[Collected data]
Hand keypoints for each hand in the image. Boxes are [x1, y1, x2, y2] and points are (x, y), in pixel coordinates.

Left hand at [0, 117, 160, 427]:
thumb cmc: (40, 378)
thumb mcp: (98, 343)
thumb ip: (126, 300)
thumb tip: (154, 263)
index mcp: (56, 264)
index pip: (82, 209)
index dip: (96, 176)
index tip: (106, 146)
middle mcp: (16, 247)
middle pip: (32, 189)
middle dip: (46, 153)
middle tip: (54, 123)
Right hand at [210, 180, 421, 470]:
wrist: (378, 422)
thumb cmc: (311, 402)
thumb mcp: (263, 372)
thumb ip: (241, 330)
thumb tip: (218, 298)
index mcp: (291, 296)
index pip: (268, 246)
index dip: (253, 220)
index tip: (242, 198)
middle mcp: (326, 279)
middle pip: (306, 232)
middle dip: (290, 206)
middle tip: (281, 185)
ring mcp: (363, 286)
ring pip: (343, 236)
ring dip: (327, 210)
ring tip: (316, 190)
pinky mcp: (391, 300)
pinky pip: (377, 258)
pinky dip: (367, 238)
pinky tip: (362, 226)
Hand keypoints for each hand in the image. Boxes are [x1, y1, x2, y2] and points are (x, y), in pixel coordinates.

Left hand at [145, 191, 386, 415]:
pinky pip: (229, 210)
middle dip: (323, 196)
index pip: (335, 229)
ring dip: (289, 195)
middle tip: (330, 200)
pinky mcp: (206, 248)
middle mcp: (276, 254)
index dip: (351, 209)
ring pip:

...

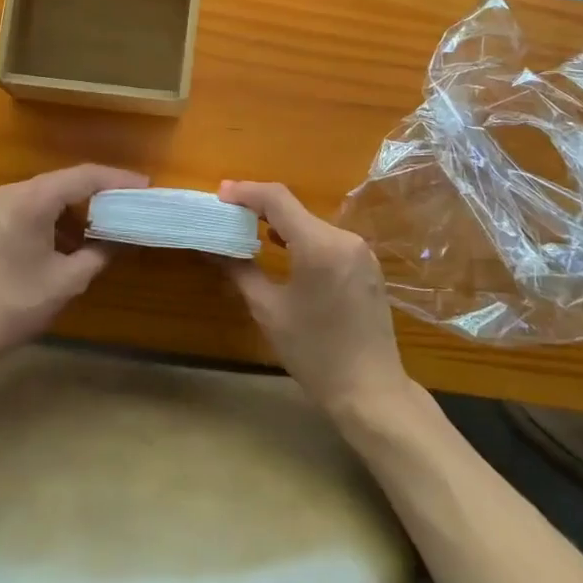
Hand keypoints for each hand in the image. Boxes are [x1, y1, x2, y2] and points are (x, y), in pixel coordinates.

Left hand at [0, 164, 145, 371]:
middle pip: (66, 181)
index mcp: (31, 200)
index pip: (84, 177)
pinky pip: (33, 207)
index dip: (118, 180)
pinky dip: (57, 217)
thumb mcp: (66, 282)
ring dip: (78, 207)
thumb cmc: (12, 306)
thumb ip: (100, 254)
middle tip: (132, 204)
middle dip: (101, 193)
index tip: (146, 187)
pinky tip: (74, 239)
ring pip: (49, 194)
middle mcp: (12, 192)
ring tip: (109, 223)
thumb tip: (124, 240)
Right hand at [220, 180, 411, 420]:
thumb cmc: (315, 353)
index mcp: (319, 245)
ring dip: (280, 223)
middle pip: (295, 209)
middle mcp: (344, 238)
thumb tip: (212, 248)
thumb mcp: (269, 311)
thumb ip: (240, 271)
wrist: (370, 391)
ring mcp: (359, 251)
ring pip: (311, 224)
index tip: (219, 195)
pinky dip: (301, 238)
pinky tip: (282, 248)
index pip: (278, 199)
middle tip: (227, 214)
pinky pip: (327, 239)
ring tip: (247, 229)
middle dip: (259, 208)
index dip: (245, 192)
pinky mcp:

:: WHAT YOU HAVE TO DO ::
Write out exactly the lines above between the line with "thumb mcp: (66, 282)" and the line with "thumb tip: (124, 240)", inclusive, and nothing beyond them.

:: ANSWER AREA ::
thumb mcp: (66, 282)
ring dip: (78, 207)
thumb cmc: (12, 306)
thumb ip: (100, 254)
middle tip: (132, 204)
middle dip: (101, 193)
index tip: (146, 187)
pinky tip: (74, 239)
ring pip: (49, 194)
middle mcp: (12, 192)
ring tip: (109, 223)
thumb tip: (124, 240)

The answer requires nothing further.